**Work request**. Rewrite each line of the material below, putting "state the reading" wherever "report figure" appears and leaving everything else unchanged. Omit the pictures.

===============

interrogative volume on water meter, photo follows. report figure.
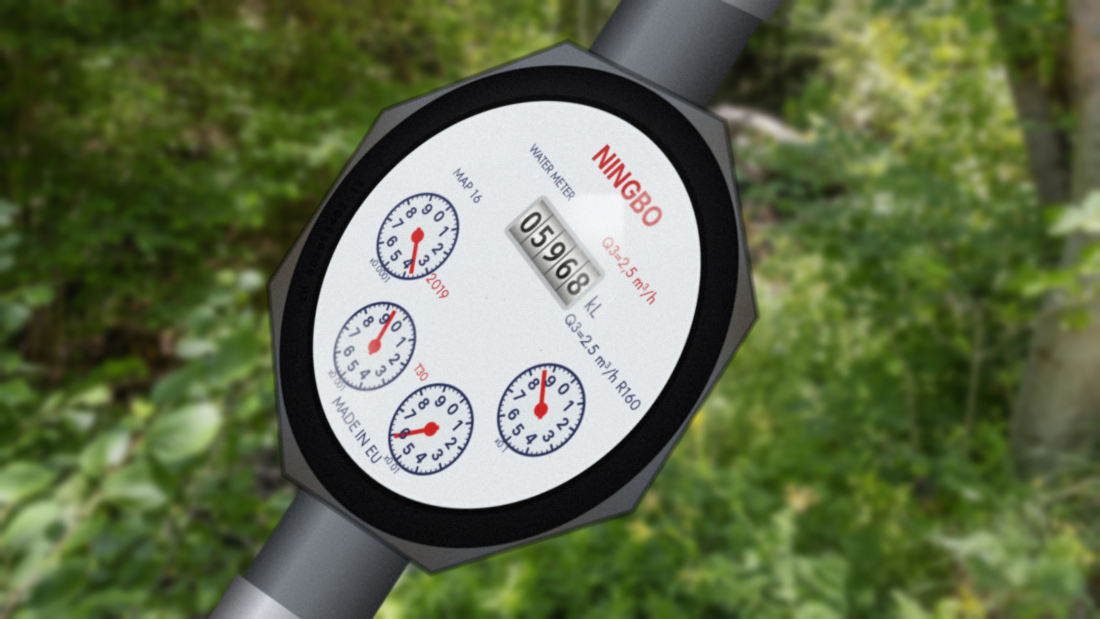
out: 5968.8593 kL
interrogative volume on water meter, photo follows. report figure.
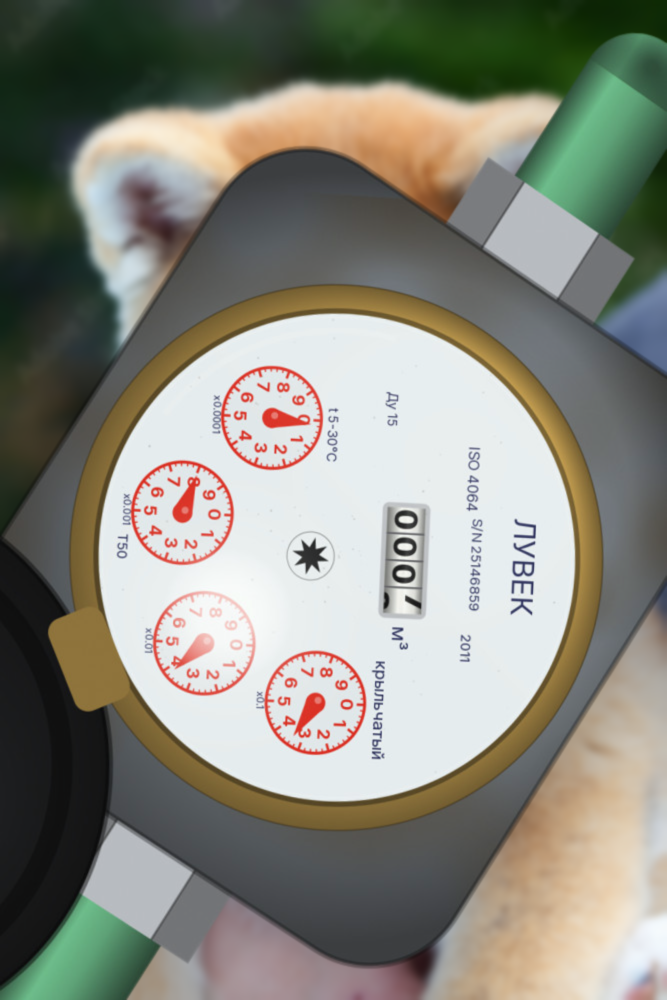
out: 7.3380 m³
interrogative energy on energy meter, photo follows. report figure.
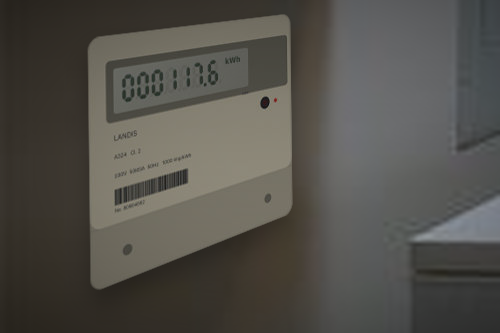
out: 117.6 kWh
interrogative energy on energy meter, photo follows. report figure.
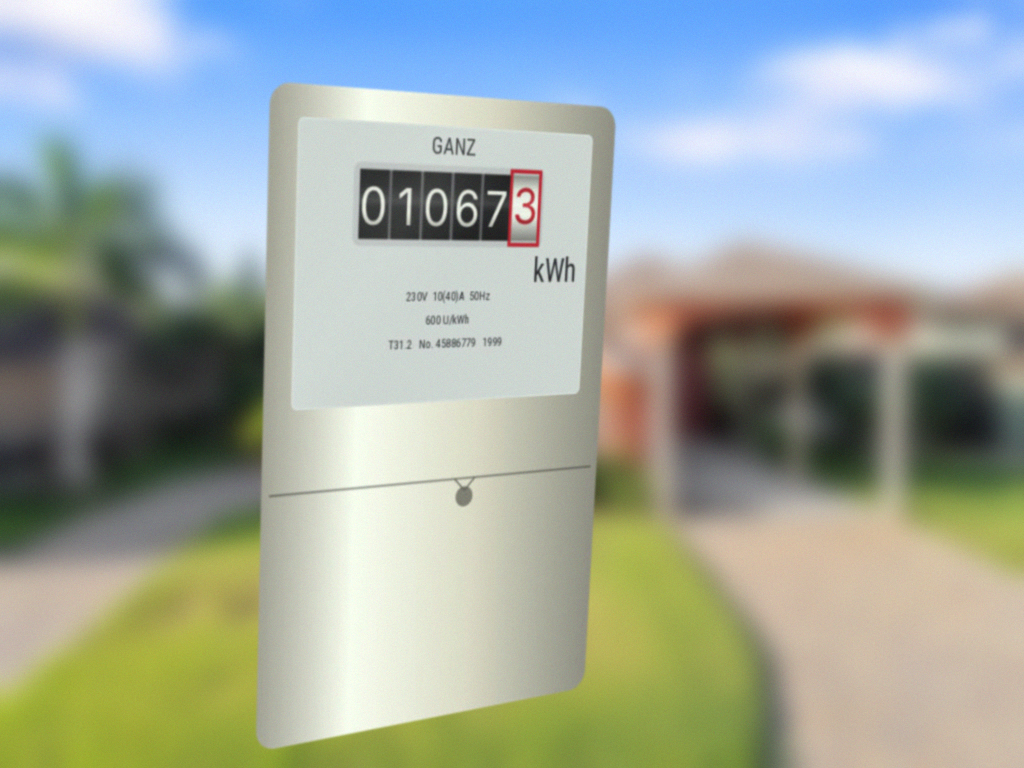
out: 1067.3 kWh
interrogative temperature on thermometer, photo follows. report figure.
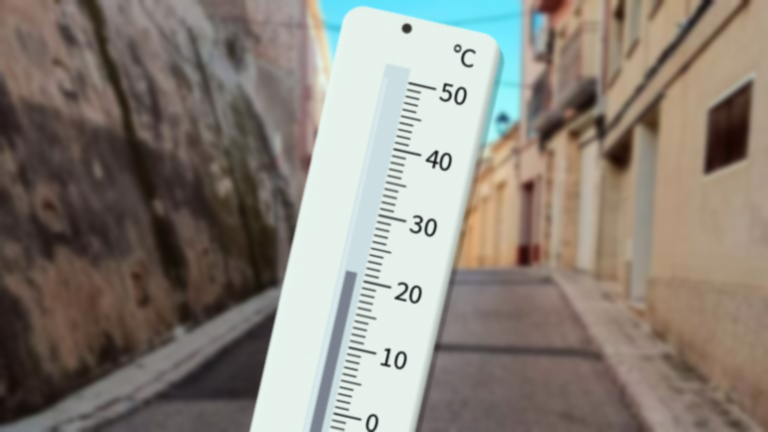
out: 21 °C
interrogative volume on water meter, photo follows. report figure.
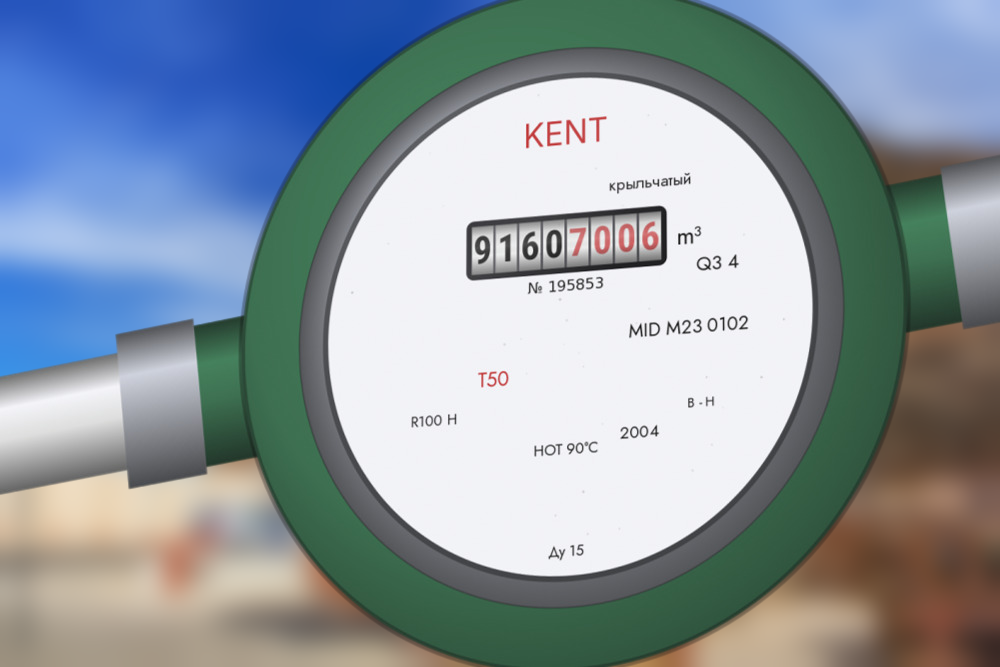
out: 9160.7006 m³
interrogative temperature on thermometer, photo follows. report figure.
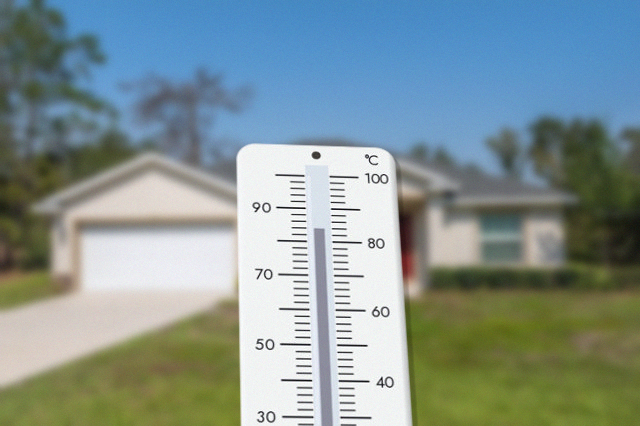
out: 84 °C
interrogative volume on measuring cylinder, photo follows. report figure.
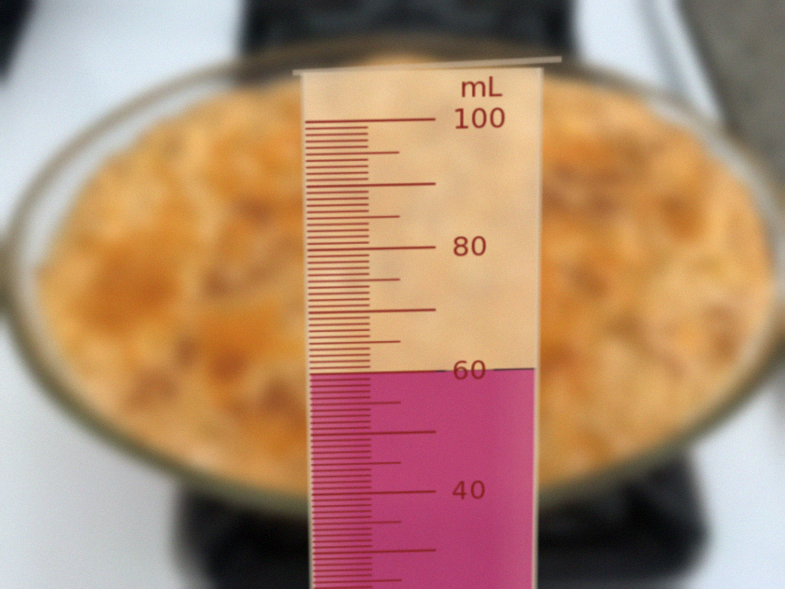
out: 60 mL
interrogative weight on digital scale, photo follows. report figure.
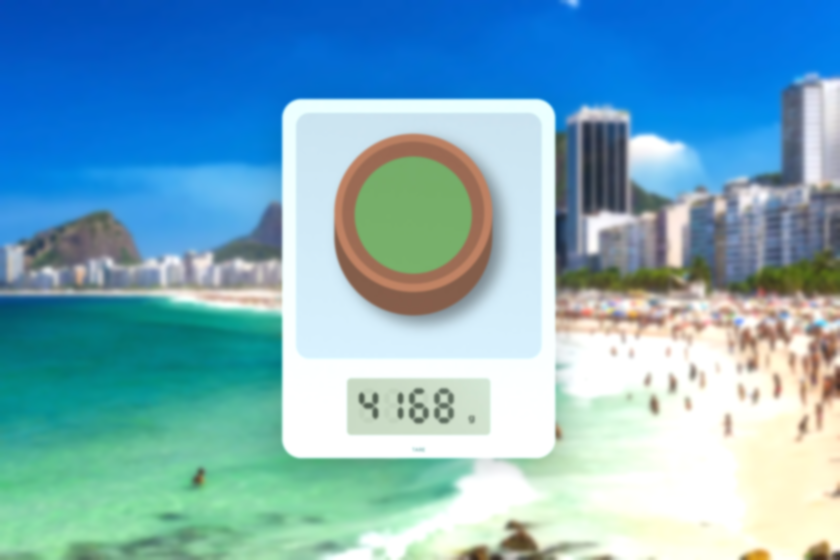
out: 4168 g
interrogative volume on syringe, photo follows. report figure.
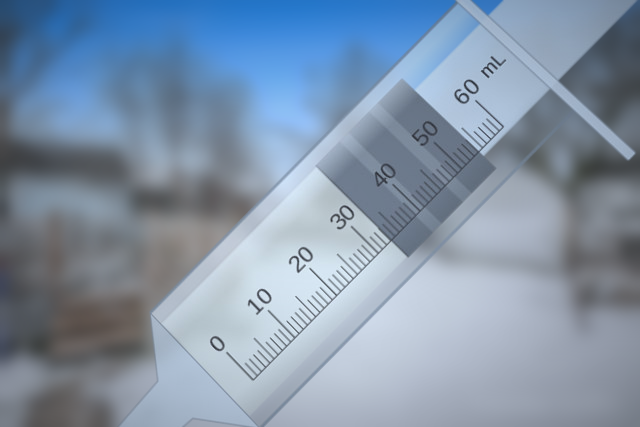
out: 33 mL
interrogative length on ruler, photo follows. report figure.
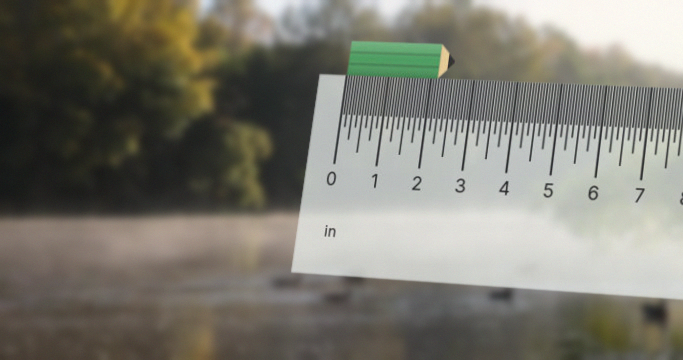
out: 2.5 in
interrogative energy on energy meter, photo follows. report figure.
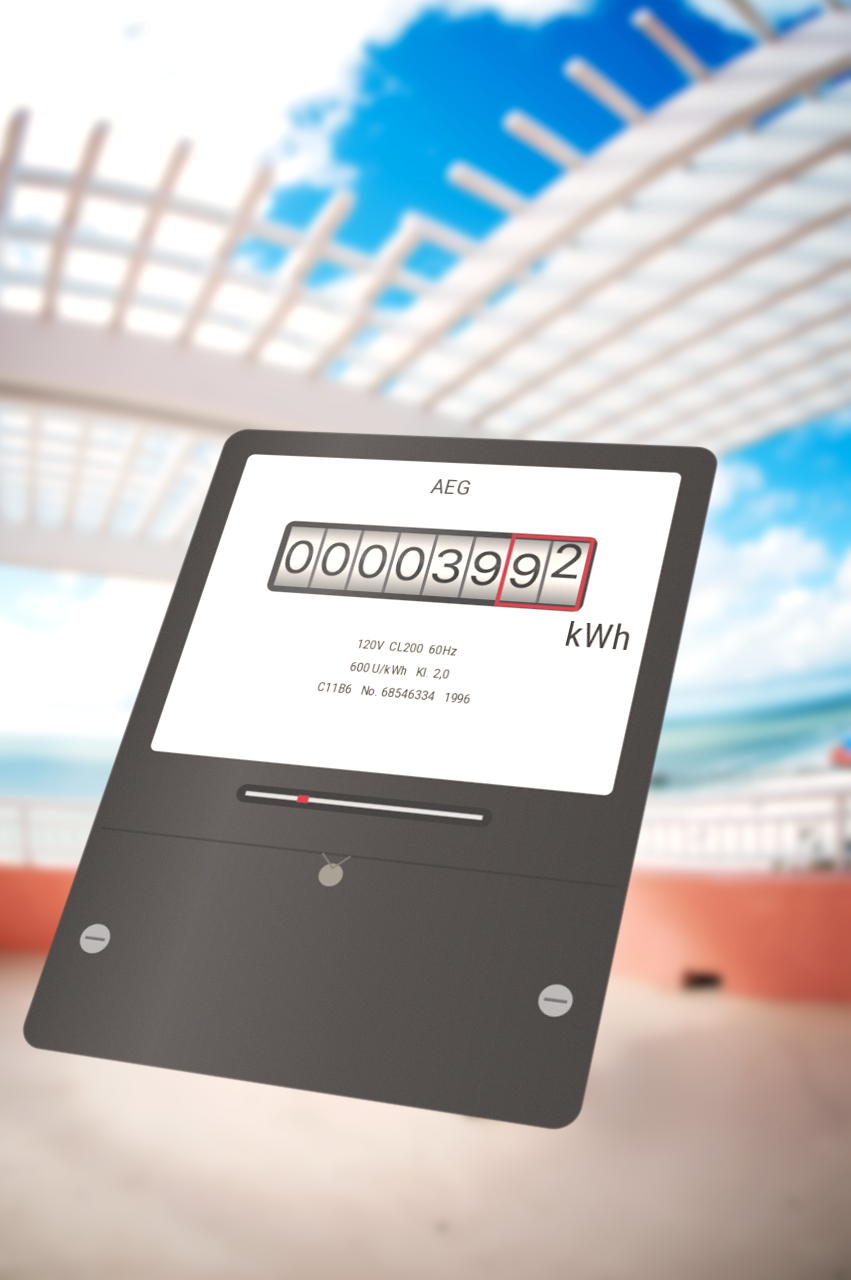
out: 39.92 kWh
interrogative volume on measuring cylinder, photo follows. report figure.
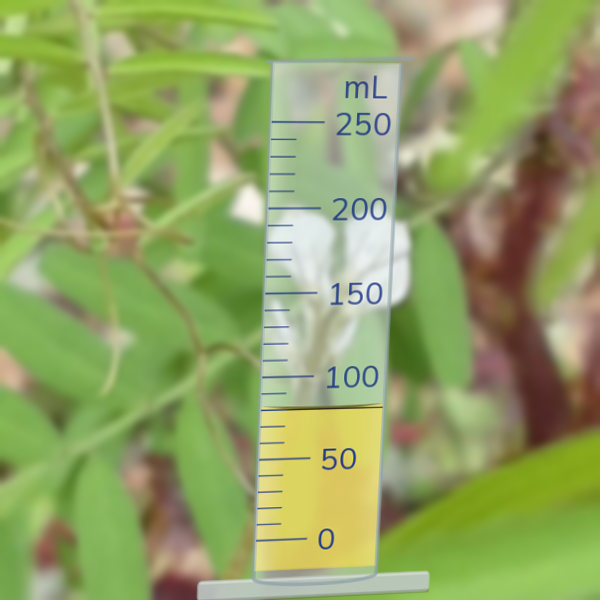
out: 80 mL
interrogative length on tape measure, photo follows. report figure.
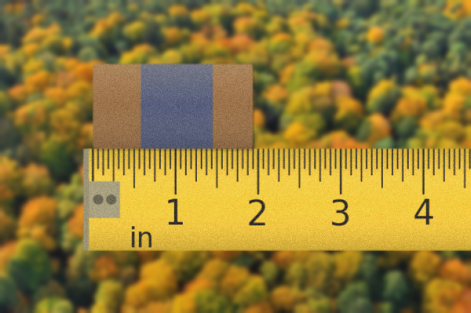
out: 1.9375 in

===============

**Task solution**.
interrogative volume on water meter, photo follows. state the reading.
out: 5968.8593 kL
interrogative volume on water meter, photo follows. state the reading.
out: 7.3380 m³
interrogative energy on energy meter, photo follows. state the reading.
out: 117.6 kWh
interrogative energy on energy meter, photo follows. state the reading.
out: 1067.3 kWh
interrogative temperature on thermometer, photo follows. state the reading.
out: 21 °C
interrogative volume on water meter, photo follows. state the reading.
out: 9160.7006 m³
interrogative temperature on thermometer, photo follows. state the reading.
out: 84 °C
interrogative volume on measuring cylinder, photo follows. state the reading.
out: 60 mL
interrogative weight on digital scale, photo follows. state the reading.
out: 4168 g
interrogative volume on syringe, photo follows. state the reading.
out: 33 mL
interrogative length on ruler, photo follows. state the reading.
out: 2.5 in
interrogative energy on energy meter, photo follows. state the reading.
out: 39.92 kWh
interrogative volume on measuring cylinder, photo follows. state the reading.
out: 80 mL
interrogative length on tape measure, photo follows. state the reading.
out: 1.9375 in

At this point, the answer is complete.